5N-3 THE ONCOTYROL PROSTATE CANCER OUTCOME AND POLICY MODEL - LESSONS LEARNED FROM NATURAL HISTORY CALIBRATION

Wednesday, October 22, 2014: 10:30 AM

Nikolai Mühlberger, DVM, MPH1, Eveline A.M. Heijnsdijk, PhD2, Christina Kurzthaler, MSc1, Murray D. Krahn, MD, MSc3, Willi Oberaigner, Priv.-Doz., Dr.4, Helmut Klocker, Univ.Prof., Mag.5, Annette Conrads-Frank, PhD6, Gaby Sroczynski, MPH, Dr.PH1 and Uwe Siebert, Prof., MD, MPH, MSc, ScD7, (1)Institute of Public Health, Medical Decision Making and HTA, UMIT - University for Health Sciences, Medical Informatics and Technology; Division of Health Technology Assessment and Bioinformatics, ONCOTYROL - Center for Personalized Cancer Medicine, Hall i.T./Innsbruck, Austria, (2)Erasmus MC, Rotterdam, Netherlands, (3)Toronto Health Economics and Technology Assessment (THETA) Collaborative, University of Toronto, Toronto, ON, Canada, (4)Cancer Registry of Tyrol, TILAK GmbH, Innsbruck, Austria, (5)Research Laboratory of the Department of Urology, Innsbruck Medical University, Innsbruck, Austria, (6)Institute of Public Health, Medical Decision Making and HTA, UMIT - University for Health Sciences, Medical Informatics and Technology; Division of Health Technology Assessment and Bioinformatics, ONCOTYROL - Center for Personalized Cancer Medicine, Hall i.T/Innsbruck, Austria, (7)UMIT, Dept. Public Health&HTA/ ONCOTYROL, Area 4 HTA&Bioinformatics/ Harvard School Public Health, Center for Health Decision Science, Dept. Health Policy&Management/ Harvard Medical School, Institute for Technology Assessment&Dept. Radiology, Hall in Tyrol/ Innsbruck/ Boston, Austria
Purpose: The ONCOTYROL Prostate Cancer Outcome and Policy (PCOP) Model is a state-transition micro-simulation model designed to evaluate the benefits and harms of prostate cancer screening. Initially, the disease onset and progression module of the model was based on the structure and calibrated parameters of an early version of the Erasmus MISCAN model published in 2003. However, comparison with data from autopsy studies revealed an underestimation of the latent prevalence pool, which may cause an underestimation of overdiagnosis and bias the model favoring screening. Our objective was to recalibrate the model to latent prevalence data from autopsy studies, and to compare outputs of the recalibrated model to those of the previous version.

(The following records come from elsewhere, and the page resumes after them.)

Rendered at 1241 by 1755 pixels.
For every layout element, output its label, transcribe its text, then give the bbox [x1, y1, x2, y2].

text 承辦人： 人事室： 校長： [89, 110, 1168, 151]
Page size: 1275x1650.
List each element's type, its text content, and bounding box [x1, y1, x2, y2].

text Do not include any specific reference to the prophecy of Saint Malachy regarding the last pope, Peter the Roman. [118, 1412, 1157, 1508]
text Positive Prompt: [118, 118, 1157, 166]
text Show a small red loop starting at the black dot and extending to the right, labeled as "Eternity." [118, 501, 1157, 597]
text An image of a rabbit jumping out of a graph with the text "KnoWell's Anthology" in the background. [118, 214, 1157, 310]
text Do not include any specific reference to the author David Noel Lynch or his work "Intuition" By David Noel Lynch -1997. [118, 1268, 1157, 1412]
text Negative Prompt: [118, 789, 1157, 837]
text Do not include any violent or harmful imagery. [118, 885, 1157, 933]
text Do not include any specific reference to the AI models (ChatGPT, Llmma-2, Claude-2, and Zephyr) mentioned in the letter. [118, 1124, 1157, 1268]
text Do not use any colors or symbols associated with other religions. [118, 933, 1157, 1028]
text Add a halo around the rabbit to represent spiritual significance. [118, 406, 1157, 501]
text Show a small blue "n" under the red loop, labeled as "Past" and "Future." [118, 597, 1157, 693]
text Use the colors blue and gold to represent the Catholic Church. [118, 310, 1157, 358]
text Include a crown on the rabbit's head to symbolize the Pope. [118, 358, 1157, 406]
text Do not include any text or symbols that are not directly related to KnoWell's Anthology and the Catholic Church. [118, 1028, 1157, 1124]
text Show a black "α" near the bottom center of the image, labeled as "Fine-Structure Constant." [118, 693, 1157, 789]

Method: Calibration of natural history parameters was carried out in two steps in collaboration with the authors of the Erasmus MISCAN model. First, we calibrated incidence of latent cancer to match age-specific prevalence data from autopsy studies. Second, we recalibrated all consecutive progression and detection parameters to match observed data of the Rotterdam cancer registry and the European trial (ERSPC). The calibration was performed using a deterministic state-transition model programmed in the statistical software R. As in the PCOP model, prostate cancer is separated into nine stage- and grade-specific health states. Transitions between cancer states were allowed to vary with dwelling time. Latent cancer can be detected by clinical symptoms or screening. Model parameters were fitted using the ‘nlminb’ optimization routine in R.

Result: In total, we calibrated 46 parameters. Deviations from observed data are modest and results robust against variations of the calibration approach. To compensate for the increase of the latent prevalence pool, additional parameters, allowing for an interruption of disease progression in the stage- and grade-specific health states had to be introduced to reach a good fit of the observed incidence data. Fitting of age-specific detection rates observed in the European trail required implementation of an effect modifier allowing for lower screening sensitivities in elder patients. Comparison of the recalibrated model with our previous model indicates that increasing the latent prevalence pool to match autopsy data result in considerable increase of overdiagnosis and lower screening sensitivity, which finally decreases the benefit-harm ratio of screening.

Conclusion: Calibration can help to better understand latent disease processes and to derive new hypotheses.